I made a connection through my work at that mall that lead to my residence within another shop--including a public-facing studio for a time--and that was very fruitful season. Following a heartbreak, I abruptly decided to fold that project up, and go back to grad school for fiber art.
My advisor was hoping I would continue in fashion work, I think envisioning a grand fashion show at the end of my time. But I was dissatisfied with the feedback I got while doing all-to-familiar work. I did not want to be working with found material and generating "nostalgia" as a basic critique. And I did not really know what my voice was, what I had to say. I started to generate work from my own experience, mining my heartbreak, my loss, but also my humor and resilience. On a holiday break I happened to smell an amazing perfume ingredient, and in that brief encounter my direction was set. I combined my story with scent, and presented work that was text-based highlighted with fragrance, using found materials but twisting them in new ways, combining them to become more my own.

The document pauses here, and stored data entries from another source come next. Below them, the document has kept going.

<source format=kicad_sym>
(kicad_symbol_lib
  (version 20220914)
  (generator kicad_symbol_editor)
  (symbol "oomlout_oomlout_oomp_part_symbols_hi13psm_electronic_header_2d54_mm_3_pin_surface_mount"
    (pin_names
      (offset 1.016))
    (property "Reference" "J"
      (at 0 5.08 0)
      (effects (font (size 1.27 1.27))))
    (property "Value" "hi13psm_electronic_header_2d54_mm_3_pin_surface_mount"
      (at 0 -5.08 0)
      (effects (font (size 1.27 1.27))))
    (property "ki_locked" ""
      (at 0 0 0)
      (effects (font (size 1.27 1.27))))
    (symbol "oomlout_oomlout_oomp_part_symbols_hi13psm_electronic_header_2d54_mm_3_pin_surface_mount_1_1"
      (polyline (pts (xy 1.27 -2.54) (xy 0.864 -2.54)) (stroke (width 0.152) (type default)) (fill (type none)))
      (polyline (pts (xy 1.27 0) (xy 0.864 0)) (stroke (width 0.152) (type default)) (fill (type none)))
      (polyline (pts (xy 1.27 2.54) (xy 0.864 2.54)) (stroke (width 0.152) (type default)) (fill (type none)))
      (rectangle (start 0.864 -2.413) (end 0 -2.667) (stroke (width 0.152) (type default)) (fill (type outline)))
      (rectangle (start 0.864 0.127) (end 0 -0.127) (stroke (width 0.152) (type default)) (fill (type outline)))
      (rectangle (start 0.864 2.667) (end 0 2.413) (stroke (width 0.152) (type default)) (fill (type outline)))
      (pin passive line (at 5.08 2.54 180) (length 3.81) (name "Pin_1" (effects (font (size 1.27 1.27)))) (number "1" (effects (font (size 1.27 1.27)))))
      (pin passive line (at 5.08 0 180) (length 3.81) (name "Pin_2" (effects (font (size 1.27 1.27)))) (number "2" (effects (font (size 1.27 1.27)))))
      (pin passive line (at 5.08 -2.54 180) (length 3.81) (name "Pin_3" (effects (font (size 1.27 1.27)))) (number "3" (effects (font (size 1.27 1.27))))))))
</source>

I came home from grad school, still feeling unskilled, but wanting to continue in my creative pursuits. This I will acknowledge is a position of privilege. I had parents that helped me pay for undergraduate school completely. I also had parents who let me live in their house during my twenties without payment, which allowed me to go to business school, and pay for materials for antique businesses without having to turn a profit. I am still currently paying for grad school, but I was at least wise enough to force myself through the 3-year program in 2 years, and give back some of the loan amount instead of taking it all just because it was available. I now have a husband with a good job who helps pay for living expenses, though as a mother, and childcare provider (and pretty bad housekeeper) I do bring a value that is often not quantified.

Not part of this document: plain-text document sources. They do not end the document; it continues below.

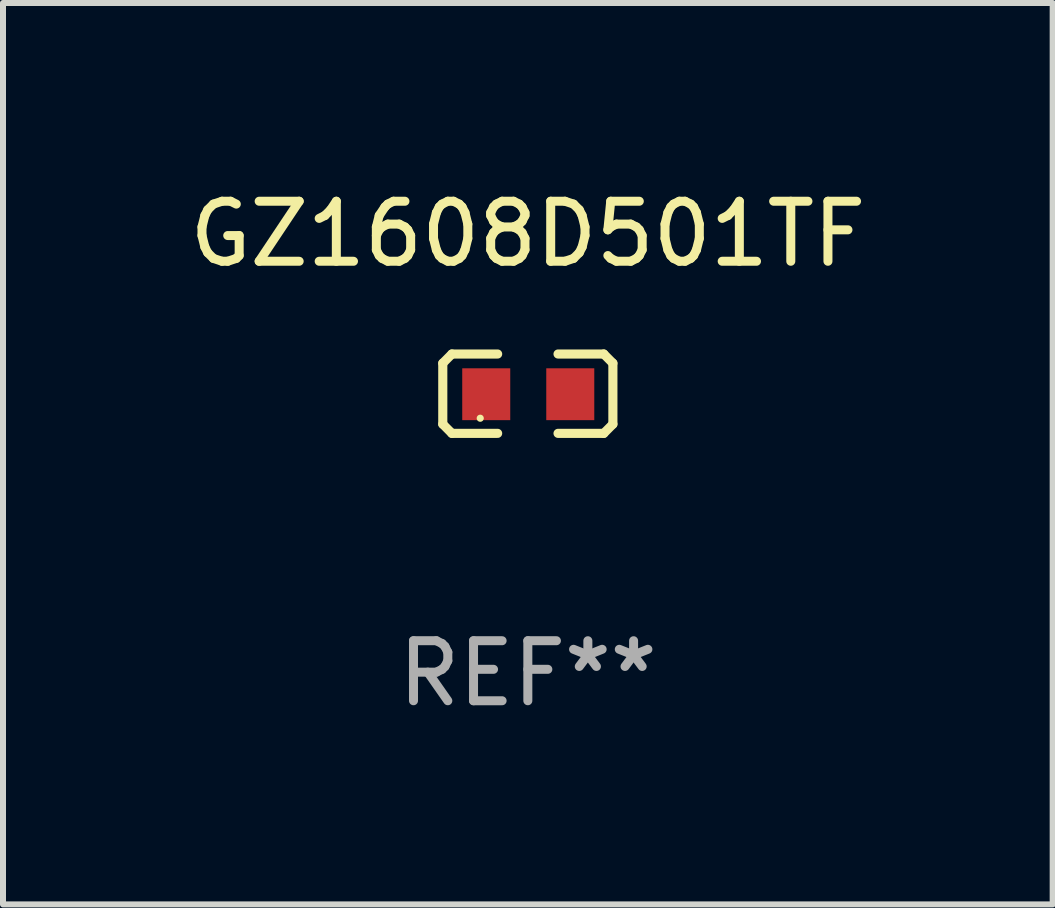
<source format=kicad_pcb>
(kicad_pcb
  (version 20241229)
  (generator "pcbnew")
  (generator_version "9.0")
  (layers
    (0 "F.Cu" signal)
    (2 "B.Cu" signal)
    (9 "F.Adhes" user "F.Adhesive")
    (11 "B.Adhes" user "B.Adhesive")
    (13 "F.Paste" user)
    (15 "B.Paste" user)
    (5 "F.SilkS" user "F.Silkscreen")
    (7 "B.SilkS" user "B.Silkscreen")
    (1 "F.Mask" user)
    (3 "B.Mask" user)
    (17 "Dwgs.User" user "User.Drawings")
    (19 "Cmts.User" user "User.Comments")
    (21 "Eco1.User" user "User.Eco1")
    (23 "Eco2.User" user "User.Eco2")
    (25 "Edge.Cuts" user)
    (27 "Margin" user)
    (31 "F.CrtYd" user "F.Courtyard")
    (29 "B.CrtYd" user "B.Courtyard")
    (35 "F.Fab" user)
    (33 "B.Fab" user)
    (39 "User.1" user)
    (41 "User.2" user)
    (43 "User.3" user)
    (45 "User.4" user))
  (footprint "GZ1608D501TF"
    (layer "F.Cu")
    (at 5.744 3.509)
    (property "Reference" "GZ1608D501TF" (at 0 -2.661 0) (layer "F.SilkS") (effects (font (size 1 1) (thickness 0.15))))
    (attr through_hole)
    (fp_line (start -1.417 -0.508) (end -1.265 -0.661) (stroke (width 0.152) (type solid)) (layer "F.SilkS"))
    (fp_line (start -1.417 0.508) (end -1.417 -0.508) (stroke (width 0.152) (type solid)) (layer "F.SilkS"))
    (fp_line (start -1.265 -0.661) (end -0.503 -0.661) (stroke (width 0.152) (type solid)) (layer "F.SilkS"))
    (fp_line (start -1.265 0.661) (end -1.417 0.508) (stroke (width 0.152) (type solid)) (layer "F.SilkS"))
    (fp_line (start -1.265 0.661) (end -0.503 0.661) (stroke (width 0.152) (type solid)) (layer "F.SilkS"))
    (fp_line (start 1.265 -0.661) (end 0.503 -0.661) (stroke (width 0.152) (type solid)) (layer "F.SilkS"))
    (fp_line (start 1.265 -0.661) (end 1.417 -0.508) (stroke (width 0.152) (type solid)) (layer "F.SilkS"))
    (fp_line (start 1.265 0.661) (end 0.503 0.661) (stroke (width 0.152) (type solid)) (layer "F.SilkS"))
    (fp_line (start 1.417 -0.508) (end 1.417 0.508) (stroke (width 0.152) (type solid)) (layer "F.SilkS"))
    (fp_line (start 1.417 0.508) (end 1.265 0.661) (stroke (width 0.152) (type solid)) (layer "F.SilkS"))
    (fp_circle (center -0.793 0.409) (end -0.763 0.409) (stroke (width 0.06) (type solid)) (fill no) (layer "F.SilkS"))
    (fp_text user "REF**" (at 0 4.661 0) (layer "F.Fab") (effects (font (size 1 1) (thickness 0.15))))
    (pad "1" smd rect (at -0.693 0.009 180) (size 0.8 0.864) (layers "F.Cu" "F.Mask" "F.Paste"))
    (pad "2" smd rect (at 0.707 0.009 180) (size 0.8 0.864) (layers "F.Cu" "F.Mask" "F.Paste")))
  (gr_rect
    (start -3 -3)
    (end 14.488 12.018)
    (stroke (width 0.1) (type default))
    (fill no)
    (layer "Edge.Cuts")))
</source>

A friend offered me a space in the back of her shop to open my own, and I transformed it into a studio and storefront. This was a nice piece of what I had had in the residency before graduate school, and what I had in the antique mall spaces, but with a new element I had not yet enjoyed--the freedom to frame my work-- and my vision for STUFF or things I made, or both, within four walls that were relatively unrestricted. I liked being able to "curate" the music, the openings and the food, and the air.
At this point in time, I met my husband, and my work continued to take more biographical directions. I don't know how this became a meandering walk through my creative journey, but here we are. I closed my studio after about a year, and soon thereafter became a wife and mother, which is the timeframe this book comprises. A picture of what I thought about as a baby grew inside me, and how I had to now paint a picture of growing up for one, and now two children, and shape and contour their lives, no pressure.